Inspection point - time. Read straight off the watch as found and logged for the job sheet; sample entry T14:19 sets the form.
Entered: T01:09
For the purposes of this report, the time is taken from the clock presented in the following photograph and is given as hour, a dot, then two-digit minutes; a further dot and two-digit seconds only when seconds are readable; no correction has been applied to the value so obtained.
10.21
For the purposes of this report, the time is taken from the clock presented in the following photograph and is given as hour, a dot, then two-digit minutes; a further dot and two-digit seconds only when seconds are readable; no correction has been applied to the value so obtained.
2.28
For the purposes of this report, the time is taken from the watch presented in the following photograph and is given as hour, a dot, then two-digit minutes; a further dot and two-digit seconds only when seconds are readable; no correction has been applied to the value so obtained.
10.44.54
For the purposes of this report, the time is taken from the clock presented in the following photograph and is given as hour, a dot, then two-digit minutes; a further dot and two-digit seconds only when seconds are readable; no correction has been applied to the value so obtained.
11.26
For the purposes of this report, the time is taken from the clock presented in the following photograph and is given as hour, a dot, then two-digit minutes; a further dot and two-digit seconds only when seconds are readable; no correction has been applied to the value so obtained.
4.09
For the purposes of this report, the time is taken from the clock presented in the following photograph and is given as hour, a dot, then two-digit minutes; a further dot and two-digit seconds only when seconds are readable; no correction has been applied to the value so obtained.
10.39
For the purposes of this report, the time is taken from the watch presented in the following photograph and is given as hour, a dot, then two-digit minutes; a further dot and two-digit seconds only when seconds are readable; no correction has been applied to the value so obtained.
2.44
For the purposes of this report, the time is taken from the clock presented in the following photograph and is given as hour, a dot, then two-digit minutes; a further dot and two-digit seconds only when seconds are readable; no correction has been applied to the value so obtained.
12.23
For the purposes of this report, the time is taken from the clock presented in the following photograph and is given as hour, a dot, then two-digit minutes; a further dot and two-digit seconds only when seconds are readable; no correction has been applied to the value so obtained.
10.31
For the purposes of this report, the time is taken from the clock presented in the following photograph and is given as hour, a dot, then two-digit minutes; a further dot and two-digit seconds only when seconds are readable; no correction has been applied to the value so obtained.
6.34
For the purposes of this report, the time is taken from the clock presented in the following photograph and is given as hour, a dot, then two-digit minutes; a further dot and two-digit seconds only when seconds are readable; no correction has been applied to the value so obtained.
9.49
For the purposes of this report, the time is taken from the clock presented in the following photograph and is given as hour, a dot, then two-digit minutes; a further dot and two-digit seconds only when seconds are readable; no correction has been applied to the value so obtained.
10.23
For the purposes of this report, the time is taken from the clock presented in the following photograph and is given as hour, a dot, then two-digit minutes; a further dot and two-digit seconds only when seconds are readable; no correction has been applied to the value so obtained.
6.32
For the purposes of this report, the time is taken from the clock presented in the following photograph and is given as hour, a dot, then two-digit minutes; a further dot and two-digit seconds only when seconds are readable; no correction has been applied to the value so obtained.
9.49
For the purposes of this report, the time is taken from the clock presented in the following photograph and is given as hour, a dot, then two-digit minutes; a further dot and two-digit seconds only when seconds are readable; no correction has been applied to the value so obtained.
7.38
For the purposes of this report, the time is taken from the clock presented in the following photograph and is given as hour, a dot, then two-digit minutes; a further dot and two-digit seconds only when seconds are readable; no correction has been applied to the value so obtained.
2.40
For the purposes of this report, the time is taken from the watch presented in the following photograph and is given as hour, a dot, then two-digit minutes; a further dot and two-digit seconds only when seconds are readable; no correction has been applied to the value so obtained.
------------------------------------
SET TASK: Pick out each line in the records above that contains the word "found", and copy those lines. Match capital and lowercase letters exactly.

PROBLEM SOLUTION:
Inspection point - time. Read straight off the watch as found and logged for the job sheet; sample entry T14:19 sets the form.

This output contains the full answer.